What this gives the user
The downstream effect is invisible if you've never seen it work, and obvious the moment you do. Three behaviors that vector-only systems can't reliably produce:
- "Who have I talked to about this?" The graph knows. It walks from the topic node to the person nodes, returns the list, sorted by recency.
- "What's the latest on Jamie's project?" The graph resolves Jamie → projects → most recent activity. Vectors would surface the most embedding-similar chunks, which often means the longest ones, not the most recent.
- "Have I changed my mind about X?" The graph can find every memory tagged with X and rank them chronologically. Diffing the early ones against the late ones produces an actual "you used to think A, now you think B" answer. Vectors can't do this — every chunk is a static embedding.
The cost question
People resist graphs because "extracting entities is expensive." That was true when extraction meant calling a frontier model on every paragraph. With a local model running 24/7, extraction is free at the margin — it's just one more thing the daemon does between user requests.
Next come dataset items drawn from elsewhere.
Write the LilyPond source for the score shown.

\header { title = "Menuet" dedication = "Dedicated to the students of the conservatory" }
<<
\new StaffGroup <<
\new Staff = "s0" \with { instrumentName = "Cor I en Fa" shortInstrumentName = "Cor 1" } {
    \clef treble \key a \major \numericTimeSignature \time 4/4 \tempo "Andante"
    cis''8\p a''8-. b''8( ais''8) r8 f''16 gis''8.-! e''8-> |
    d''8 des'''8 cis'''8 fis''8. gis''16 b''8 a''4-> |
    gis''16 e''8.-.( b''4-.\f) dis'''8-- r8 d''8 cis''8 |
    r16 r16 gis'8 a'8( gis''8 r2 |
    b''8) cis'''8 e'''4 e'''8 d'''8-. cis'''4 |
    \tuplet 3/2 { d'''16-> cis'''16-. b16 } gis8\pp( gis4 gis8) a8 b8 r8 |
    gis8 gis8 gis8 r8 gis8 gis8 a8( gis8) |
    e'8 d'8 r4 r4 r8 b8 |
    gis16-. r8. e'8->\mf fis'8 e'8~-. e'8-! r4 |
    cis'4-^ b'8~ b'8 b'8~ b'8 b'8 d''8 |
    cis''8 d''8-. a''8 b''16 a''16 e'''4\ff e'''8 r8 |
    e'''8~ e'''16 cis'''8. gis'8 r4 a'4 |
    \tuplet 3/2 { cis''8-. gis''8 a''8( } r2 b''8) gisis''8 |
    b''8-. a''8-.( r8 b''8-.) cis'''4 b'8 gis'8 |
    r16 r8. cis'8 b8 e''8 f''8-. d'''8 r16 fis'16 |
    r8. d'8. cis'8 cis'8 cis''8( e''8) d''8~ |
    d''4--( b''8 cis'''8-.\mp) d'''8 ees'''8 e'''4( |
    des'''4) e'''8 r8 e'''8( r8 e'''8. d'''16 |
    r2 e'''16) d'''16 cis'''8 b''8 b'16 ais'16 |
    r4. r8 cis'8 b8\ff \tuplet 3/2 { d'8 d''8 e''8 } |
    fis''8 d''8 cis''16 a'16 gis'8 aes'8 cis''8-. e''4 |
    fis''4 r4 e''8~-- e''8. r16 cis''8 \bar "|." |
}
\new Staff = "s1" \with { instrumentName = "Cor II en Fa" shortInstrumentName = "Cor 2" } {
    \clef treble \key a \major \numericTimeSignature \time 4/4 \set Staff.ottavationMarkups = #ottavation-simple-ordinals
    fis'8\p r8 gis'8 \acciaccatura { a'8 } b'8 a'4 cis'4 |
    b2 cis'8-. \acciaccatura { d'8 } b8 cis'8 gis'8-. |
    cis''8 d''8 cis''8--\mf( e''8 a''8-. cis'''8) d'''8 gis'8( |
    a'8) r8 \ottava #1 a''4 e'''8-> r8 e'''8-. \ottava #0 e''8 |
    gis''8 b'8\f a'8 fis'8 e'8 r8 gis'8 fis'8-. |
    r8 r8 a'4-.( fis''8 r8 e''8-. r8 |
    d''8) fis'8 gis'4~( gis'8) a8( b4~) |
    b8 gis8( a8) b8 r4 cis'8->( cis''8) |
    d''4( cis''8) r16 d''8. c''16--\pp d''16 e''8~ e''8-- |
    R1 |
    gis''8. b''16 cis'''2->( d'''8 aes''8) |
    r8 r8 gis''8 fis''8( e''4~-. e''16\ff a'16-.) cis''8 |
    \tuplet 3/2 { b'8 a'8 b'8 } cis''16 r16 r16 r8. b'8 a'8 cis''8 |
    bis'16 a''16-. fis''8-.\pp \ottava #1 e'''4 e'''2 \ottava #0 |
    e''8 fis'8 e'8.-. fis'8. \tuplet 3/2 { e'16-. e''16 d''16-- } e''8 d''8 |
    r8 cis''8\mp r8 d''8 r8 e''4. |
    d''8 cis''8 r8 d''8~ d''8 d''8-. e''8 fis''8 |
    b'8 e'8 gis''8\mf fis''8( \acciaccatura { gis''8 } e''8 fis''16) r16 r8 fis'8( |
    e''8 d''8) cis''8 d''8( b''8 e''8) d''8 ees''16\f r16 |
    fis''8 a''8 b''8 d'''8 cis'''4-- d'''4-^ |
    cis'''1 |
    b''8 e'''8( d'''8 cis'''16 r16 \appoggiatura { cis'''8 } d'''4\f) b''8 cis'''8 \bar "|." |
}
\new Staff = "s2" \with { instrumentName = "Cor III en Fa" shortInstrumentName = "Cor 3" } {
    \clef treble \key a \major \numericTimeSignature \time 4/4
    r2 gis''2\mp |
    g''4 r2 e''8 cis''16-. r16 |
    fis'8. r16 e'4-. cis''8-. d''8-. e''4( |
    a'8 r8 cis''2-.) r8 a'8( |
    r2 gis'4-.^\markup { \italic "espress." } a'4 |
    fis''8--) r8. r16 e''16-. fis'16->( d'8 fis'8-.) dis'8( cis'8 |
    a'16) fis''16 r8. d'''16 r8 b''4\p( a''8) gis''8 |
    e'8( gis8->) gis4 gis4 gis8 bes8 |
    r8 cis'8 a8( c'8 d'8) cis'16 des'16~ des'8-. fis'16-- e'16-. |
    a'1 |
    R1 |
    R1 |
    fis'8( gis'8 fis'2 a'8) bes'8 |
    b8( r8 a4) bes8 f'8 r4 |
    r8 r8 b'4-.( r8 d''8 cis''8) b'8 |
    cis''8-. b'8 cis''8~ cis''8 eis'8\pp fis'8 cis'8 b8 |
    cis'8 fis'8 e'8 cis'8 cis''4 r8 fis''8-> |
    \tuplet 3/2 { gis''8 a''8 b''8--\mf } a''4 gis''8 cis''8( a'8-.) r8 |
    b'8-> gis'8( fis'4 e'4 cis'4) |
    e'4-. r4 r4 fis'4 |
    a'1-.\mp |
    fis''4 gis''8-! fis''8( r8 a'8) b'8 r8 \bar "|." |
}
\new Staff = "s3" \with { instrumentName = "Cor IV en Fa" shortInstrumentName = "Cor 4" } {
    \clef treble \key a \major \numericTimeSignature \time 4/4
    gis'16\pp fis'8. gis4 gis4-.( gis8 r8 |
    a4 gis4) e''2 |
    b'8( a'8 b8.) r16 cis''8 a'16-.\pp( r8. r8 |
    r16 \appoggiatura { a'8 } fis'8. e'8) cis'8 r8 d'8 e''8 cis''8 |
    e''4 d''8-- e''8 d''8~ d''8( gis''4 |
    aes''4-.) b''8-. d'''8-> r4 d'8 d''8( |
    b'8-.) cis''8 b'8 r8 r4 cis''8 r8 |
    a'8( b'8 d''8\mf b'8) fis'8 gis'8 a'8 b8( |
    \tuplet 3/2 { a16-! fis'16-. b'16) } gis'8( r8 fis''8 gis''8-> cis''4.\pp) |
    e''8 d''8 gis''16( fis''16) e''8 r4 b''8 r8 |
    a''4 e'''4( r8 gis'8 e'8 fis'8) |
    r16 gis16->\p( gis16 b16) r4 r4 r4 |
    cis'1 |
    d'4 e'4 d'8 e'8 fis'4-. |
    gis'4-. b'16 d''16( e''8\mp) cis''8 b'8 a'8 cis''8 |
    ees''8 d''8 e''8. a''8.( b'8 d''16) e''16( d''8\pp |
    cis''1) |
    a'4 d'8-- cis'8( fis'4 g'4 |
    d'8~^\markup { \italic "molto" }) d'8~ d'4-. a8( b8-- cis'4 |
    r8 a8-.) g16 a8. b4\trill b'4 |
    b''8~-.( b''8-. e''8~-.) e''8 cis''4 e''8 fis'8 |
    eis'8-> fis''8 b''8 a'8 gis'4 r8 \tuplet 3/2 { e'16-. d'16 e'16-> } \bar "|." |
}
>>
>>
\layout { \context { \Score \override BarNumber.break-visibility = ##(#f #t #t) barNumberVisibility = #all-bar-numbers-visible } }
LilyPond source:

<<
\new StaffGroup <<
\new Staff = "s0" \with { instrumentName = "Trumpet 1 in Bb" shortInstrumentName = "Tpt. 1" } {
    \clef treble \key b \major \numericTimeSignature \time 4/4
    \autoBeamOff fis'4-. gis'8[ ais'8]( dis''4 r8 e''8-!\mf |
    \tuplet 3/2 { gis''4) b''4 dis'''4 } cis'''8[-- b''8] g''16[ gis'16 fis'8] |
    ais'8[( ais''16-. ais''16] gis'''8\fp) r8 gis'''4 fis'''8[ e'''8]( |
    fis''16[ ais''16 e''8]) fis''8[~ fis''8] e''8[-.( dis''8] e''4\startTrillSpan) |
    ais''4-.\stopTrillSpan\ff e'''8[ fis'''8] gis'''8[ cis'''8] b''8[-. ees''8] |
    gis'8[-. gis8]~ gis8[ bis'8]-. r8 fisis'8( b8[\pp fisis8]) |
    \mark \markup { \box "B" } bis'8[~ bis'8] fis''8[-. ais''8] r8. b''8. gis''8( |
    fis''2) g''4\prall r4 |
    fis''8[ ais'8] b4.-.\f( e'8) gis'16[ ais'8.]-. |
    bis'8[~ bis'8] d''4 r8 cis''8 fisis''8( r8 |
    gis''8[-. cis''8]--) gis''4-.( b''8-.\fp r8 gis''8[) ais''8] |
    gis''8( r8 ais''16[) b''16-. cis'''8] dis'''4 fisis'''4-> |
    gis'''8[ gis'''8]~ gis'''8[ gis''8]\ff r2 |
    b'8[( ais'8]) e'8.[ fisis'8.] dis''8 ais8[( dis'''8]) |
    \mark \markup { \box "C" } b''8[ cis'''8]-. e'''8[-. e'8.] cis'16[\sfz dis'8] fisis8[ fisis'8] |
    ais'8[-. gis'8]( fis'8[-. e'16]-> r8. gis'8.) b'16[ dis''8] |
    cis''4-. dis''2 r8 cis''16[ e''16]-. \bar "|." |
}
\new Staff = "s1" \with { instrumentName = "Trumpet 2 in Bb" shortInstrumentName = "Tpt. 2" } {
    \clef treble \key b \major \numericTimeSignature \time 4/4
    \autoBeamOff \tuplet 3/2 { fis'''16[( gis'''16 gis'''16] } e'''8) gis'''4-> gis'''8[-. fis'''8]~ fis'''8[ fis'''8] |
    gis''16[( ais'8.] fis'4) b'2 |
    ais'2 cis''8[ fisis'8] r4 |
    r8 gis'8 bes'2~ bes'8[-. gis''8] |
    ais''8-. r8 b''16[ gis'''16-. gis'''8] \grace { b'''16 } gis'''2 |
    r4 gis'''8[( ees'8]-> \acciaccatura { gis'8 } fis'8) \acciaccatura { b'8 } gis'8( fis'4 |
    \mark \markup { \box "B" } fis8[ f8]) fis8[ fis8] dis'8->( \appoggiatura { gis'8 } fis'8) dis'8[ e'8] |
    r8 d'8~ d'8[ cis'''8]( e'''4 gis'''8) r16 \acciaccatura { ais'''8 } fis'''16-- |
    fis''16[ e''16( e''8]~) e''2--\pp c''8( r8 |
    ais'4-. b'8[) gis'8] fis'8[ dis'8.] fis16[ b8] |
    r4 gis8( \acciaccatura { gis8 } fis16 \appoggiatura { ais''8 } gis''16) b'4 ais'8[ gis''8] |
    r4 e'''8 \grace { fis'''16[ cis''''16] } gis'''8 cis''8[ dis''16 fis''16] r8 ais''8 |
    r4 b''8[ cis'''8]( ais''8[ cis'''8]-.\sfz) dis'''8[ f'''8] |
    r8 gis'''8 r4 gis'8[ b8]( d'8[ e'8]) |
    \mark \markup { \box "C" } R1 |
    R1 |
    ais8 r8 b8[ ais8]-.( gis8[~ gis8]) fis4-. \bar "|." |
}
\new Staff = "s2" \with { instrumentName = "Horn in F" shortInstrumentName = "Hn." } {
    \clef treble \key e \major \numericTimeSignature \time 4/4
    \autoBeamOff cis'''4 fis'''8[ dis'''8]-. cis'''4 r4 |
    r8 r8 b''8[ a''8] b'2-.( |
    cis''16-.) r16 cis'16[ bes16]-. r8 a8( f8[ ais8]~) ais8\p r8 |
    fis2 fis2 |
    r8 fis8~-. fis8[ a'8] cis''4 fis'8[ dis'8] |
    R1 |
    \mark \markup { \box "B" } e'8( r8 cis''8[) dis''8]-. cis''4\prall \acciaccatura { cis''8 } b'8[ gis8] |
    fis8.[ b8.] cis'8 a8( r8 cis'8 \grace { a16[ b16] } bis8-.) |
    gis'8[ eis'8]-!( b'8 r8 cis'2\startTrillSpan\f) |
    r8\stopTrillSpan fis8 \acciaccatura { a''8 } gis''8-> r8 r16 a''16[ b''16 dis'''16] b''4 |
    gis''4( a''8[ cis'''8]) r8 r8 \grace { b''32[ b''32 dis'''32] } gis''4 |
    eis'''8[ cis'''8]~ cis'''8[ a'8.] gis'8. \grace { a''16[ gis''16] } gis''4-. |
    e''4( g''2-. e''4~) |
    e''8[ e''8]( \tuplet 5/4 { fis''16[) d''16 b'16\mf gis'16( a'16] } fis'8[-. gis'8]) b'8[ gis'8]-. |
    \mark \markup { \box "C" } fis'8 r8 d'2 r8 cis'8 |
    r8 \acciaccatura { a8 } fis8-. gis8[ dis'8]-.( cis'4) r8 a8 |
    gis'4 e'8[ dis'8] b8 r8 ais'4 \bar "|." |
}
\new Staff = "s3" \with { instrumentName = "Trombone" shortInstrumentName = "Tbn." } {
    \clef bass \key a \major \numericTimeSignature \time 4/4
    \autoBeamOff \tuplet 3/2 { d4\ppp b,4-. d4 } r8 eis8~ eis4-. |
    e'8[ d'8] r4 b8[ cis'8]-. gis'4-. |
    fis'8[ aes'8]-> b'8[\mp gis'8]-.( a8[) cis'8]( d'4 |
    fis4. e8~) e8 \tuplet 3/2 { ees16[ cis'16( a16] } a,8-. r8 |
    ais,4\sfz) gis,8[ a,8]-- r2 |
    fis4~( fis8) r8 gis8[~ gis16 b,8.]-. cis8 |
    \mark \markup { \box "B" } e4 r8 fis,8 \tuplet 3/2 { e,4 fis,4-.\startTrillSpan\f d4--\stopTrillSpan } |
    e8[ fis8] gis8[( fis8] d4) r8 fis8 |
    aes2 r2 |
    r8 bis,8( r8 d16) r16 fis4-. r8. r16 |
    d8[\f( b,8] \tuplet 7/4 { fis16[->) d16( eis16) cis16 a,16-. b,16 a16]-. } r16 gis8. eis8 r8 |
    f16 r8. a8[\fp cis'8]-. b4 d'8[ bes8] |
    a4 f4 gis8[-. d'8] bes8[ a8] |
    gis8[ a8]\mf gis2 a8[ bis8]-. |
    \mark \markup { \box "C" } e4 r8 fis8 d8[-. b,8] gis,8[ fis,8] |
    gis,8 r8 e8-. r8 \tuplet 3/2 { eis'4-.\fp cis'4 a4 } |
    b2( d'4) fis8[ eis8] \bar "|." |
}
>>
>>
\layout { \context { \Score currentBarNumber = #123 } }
The economics flip the moment inference is local. Vector-only stores existed because, in the cloud era, the cheapest possible memory layer was "embed once, query later." Once the model runs on your hardware, the cheapest possible memory layer is "let the agent reason about every new piece of input as it lands." Graphs are what you get when you can afford to think.
Vectors find similar things. Graphs find connected things. A personal agent needs both, and uses each for what it's good at.
Look at the schema, not the marketing
A simple test for any "AI memory" system: ask what the schema looks like. If the answer is "embeddings in Pinecone," you have a vector store with marketing on top. If the answer is "typed entities, typed relationships, plus an embedding column for fuzzy fallback," you have a knowledge graph with vectors as a co-signal. The second one will know your life. The first one will keep finding similar-sounding chunks.
Build the graph. The vectors are a feature, not the substrate.
Inside Cashmere: the schema lives in cashmere/migrations/. The
extraction pipeline is in cashmere/memory/extraction.py. The retrieval blender is
in cashmere/memory/retrieval.py. SQLite + sqlite-vec + FTS5 — all on disk, all yours.